Question

A wheel has moment of inertia $5 \times {10^{ - 3}}\,{\text{kg}}\,{{\text{m}}^2}$ and is making 20 rev/sec. Torque needed to stop it in 10 sec is ……..$\times {10^{ - 2}}\,{\text{N}} - {\text{m}}$:
A. $2\pi$
B. $2.5\pi$
C. $4\pi$
D. $4.5\pi$

Answer 1

Convert the angular velocity from rev/sec to rev/s. Determine the angular retardation required to stop the rotating wheel. Recall the formula for the torque acting on the rotating body in terms of its moment of inertia.

Formula used:
1. Angular acceleration, $\alpha = \dfrac{{{\omega _f} - {\omega _0}}}{t}$,
where, ${\omega _f}$ is the final angular velocity and ${\omega _0}$ is the initial angular velocity.
2. Torque, $\tau = I\alpha$
Here, I is the moment of inertia.

Complete step by step answer:
We have given that the initial angular velocity of the wheel is 20 rev/sec.

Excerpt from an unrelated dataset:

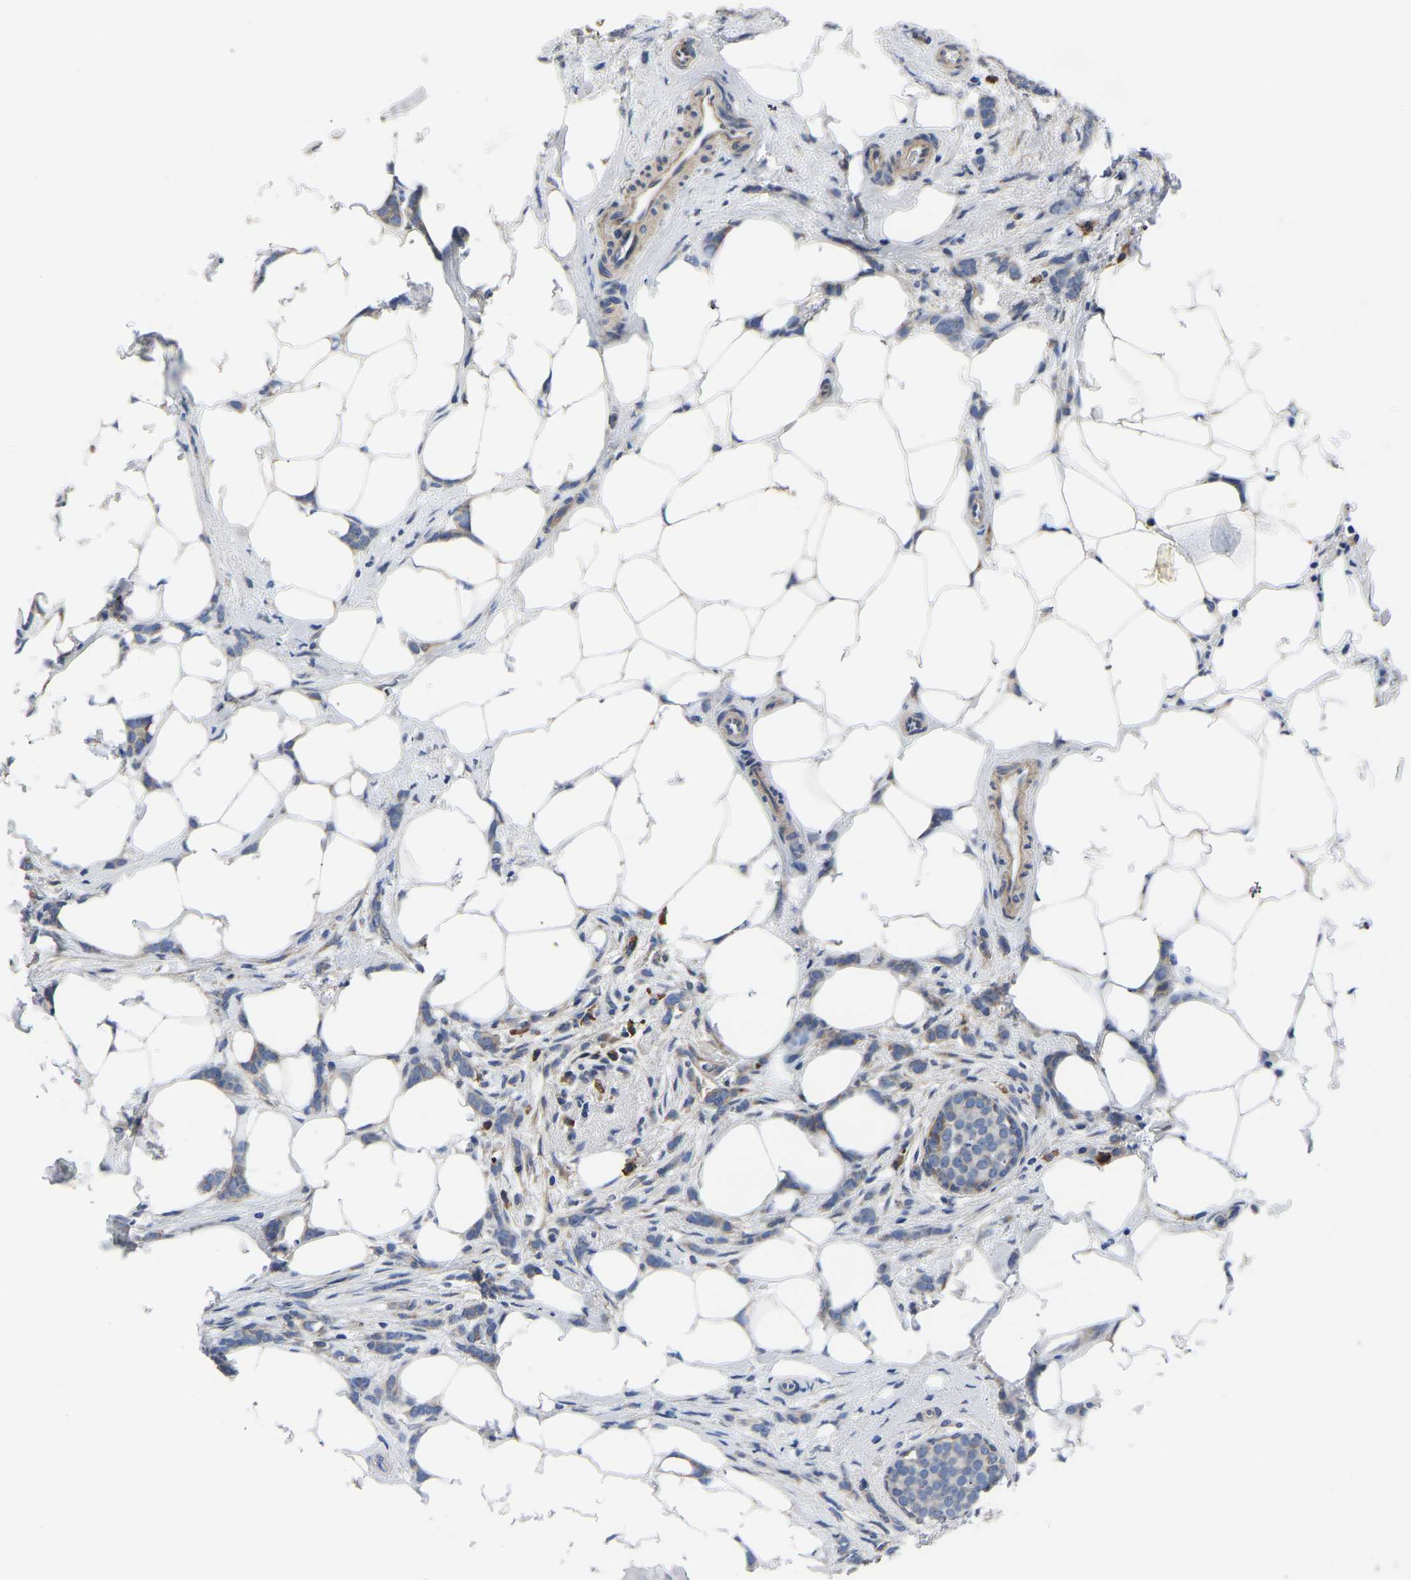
{"staining": {"intensity": "weak", "quantity": "25%-75%", "location": "cytoplasmic/membranous"}, "tissue": "breast cancer", "cell_type": "Tumor cells", "image_type": "cancer", "snomed": [{"axis": "morphology", "description": "Lobular carcinoma, in situ"}, {"axis": "morphology", "description": "Lobular carcinoma"}, {"axis": "topography", "description": "Breast"}], "caption": "This photomicrograph shows IHC staining of human breast lobular carcinoma, with low weak cytoplasmic/membranous staining in approximately 25%-75% of tumor cells.", "gene": "PDLIM7", "patient": {"sex": "female", "age": 41}}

Let us convert it into rad/sec as follows,
${\omega _0} = \left( {20\dfrac{{{\text{rev}}}}{{{\text{sec}}}}} \right)\left( {\dfrac{{2{\pi ^c}}}{{1\,{\text{rev}}}}} \right) = 40\pi \,{\text{rad/sec}}$
The angular acceleration or we can say angular retardation required to stop the wheel in 10 seconds is can be calculated as,
$\alpha = \dfrac{{{\omega _0}}}{t}$

Substituting ${\omega _0} = 40\pi \,{\text{rad/sec}}$ and $t = 10\,{\text{s}}$ in the above equation, we get,
$\alpha = \dfrac{{40\pi }}{{10}}$
$\Rightarrow \alpha = 4\pi \,{\text{rad/}}{{\text{s}}^2}$
The torque acting on the rotating wheel to stop it is given by,
$\tau = I\alpha$
Here, I is the moment of inertia.
Substituting $5 \times {10^{ - 3}}\,{\text{kg}}\,{{\text{m}}^2}$ for I and $4\pi \,{\text{rad/}}{{\text{s}}^2}$ for $\alpha$ in the above equation, we get,
$\tau = \left( {5 \times {{10}^{ - 3}}} \right)\left( {4\pi } \right)$
$\therefore \tau = 2\pi \times {10^{ - 2}}\,{\text{N}} - {\text{m}}$

So, the correct answer is option A.

Note: Students should always convert the angular speed from rev/sec into rad/sec. To do so, note that 1 revolution is $360^\circ \,{\text{or 2}}{\pi ^c}$. The angular acceleration is given as, $\alpha = \dfrac{{{\omega _f} - {\omega _0}}}{t}$, where, ${\omega _f}$ is the final angular velocity and ${\omega _0}$ is the initial angular velocity. Since the wheel stops at final time, we have taken the final angular velocity as zero. Note that, if the angular acceleration has negative sign, the body is said to undergo retardation.